Study reveals coffee has no dehydrating effect

ILLUS-coffee-LisaTheriaultResearchers in Birmingham debunk age old myth.

A new study has found fault in the popular myth of the dehydrating effects of coffee. The study, from the University of Birmingham School of Sport and Exercise Sciences, found that men who regularly drank coffee experience no significant fluctuation in hydration levels.

As counterintuitive as it may seem, coffee for a regular drinker will not cause dehydration. The fifty male participants in the Birmingham study are regular coffee drinkers and were told to follow a strict set of guidelines to prevent excess fluid loss. The participants were not allowed to engage in physical activity or consume alcohol during the study.

Just as the participants’ lifestyle was monitored with care, the researchers measured the levels of hydration closely. Each participant was subjected to multiple tests to determine his fluid loss or gain. With all of the measures in place, coffee was found to be just as hydrating as water for the participants.

“Despite a lack of scientific evidence, it is a common belief that coffee consumption can lead to dehydration and should be avoided, or reduced, in order to maintain a healthy fluid balance,” said Sophie Killer, lead author of the study, in a statement. “Our research aimed to establish if regular coffee consumption, under normal living conditions, is detrimental to the drinker’s hydration status.”

It is important to note that these participants were selected based on their coffee consumption. All of the participants drank between three to six cups of coffee per day. As coffee consumption becomes integrated into regular day-to-day life, the body processes it in a different manner.
□ □ □
Activity: Please continue the article about the Birmingham coffee hydration study, starting right after its final sentence.
□ □ □
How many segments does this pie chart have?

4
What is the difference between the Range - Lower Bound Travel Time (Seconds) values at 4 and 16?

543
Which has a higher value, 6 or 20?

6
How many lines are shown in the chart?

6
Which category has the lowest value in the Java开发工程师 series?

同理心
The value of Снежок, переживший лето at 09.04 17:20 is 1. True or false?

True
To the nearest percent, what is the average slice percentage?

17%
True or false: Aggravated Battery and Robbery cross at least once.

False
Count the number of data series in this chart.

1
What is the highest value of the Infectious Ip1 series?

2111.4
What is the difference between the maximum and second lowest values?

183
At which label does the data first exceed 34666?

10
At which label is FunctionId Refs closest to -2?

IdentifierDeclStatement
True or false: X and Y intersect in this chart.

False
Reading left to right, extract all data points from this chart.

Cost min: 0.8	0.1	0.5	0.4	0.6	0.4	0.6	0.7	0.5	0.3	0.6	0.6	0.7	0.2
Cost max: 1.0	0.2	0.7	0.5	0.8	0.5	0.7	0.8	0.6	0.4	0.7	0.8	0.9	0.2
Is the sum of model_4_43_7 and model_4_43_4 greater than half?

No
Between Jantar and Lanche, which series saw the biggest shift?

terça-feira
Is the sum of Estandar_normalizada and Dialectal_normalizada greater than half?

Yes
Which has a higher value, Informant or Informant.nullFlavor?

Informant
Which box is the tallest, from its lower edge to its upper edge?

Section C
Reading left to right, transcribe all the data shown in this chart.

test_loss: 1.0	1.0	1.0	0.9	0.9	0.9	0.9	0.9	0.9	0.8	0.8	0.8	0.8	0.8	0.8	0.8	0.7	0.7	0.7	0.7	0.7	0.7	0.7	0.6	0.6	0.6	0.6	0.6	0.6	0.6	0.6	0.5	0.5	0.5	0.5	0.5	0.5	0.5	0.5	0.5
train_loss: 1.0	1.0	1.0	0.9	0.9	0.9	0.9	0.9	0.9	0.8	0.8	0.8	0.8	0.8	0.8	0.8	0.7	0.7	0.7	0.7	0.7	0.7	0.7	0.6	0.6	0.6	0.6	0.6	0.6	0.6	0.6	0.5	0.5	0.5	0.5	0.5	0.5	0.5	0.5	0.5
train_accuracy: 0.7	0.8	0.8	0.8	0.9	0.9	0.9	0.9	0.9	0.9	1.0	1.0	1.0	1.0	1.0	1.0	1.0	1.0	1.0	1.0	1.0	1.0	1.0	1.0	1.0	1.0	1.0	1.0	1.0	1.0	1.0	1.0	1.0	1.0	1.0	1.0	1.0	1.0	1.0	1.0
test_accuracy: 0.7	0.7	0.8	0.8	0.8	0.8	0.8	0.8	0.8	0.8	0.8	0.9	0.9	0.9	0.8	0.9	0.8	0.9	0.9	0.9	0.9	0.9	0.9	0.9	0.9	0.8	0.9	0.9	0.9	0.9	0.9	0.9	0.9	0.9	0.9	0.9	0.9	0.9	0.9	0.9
□ □ □
Response:
A previous study concluded that coffee has dehydrating effects, leading to the myth. The previous study looked at the effect of coffee after the participants abstained from the beverage for a period of five days. It was found that the effect of coffee began to reverse in as little as four days. The issue was that these researchers were using participants who were not regular coffee consumers, leading them to believe that coffee caused dehydration.

Other studies have looked at the effect of caffeine on the body. The problem with these studies is that coffee and caffeine are not equivalent. Coffee contains caffeine, but is not entirely made up of caffeine. There are too many variables present in coffee to say whether coffee is dehydrating based on the effect caffeine has. For this reason the dehydration effect of a smaller more potent caffeinated beverage cannot be ruled out. With coffee, there is enough water to balance out any dehydration. The same cannot be said for a beverage that has a higher caffeine-to-water ratio.

So as long as that caffeinated beverage is a coffee, you can ignore the myth and keep sipping your cup of joe.